◆ Work item ◆
In the listing, rewrite the lines from the one containing "Prošle noći, moja" through the one containing "dobro proživljen i" with "galaksije" replaced by "zvezde" and every other character left as it stands. Return only those lines.

----------------

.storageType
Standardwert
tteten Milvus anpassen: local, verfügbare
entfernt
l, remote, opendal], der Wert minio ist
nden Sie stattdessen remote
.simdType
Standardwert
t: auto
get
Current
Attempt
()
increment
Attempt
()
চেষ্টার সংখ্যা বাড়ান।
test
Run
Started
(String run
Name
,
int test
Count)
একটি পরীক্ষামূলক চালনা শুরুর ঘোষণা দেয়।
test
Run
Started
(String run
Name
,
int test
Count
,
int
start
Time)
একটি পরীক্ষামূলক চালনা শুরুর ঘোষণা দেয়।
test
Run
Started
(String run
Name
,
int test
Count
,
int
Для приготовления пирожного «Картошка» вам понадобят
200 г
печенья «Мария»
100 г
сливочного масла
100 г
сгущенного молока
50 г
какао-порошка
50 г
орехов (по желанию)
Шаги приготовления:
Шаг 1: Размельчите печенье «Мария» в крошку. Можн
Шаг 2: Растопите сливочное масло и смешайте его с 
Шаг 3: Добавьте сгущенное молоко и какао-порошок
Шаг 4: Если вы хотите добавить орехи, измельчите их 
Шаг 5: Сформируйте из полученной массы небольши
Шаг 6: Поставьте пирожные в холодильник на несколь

----------------

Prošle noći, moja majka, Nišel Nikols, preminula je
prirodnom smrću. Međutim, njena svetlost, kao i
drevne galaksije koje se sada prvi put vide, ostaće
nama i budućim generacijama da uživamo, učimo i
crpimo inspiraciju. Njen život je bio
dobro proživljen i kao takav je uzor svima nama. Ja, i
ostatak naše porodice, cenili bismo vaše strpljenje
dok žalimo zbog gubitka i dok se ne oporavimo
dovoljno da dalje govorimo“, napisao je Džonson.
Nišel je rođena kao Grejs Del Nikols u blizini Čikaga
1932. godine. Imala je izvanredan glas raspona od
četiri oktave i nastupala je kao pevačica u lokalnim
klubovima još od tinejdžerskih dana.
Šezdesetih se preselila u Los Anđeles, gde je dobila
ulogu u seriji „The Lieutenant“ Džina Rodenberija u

----------------

◆ Written solution ◆
Prošle noći, moja majka, Nišel Nikols, preminula je
prirodnom smrću. Međutim, njena svetlost, kao i
drevne zvezde koje se sada prvi put vide, ostaće
nama i budućim generacijama da uživamo, učimo i
crpimo inspiraciju. Njen život je bio
dobro proživljen i kao takav je uzor svima nama. Ja, i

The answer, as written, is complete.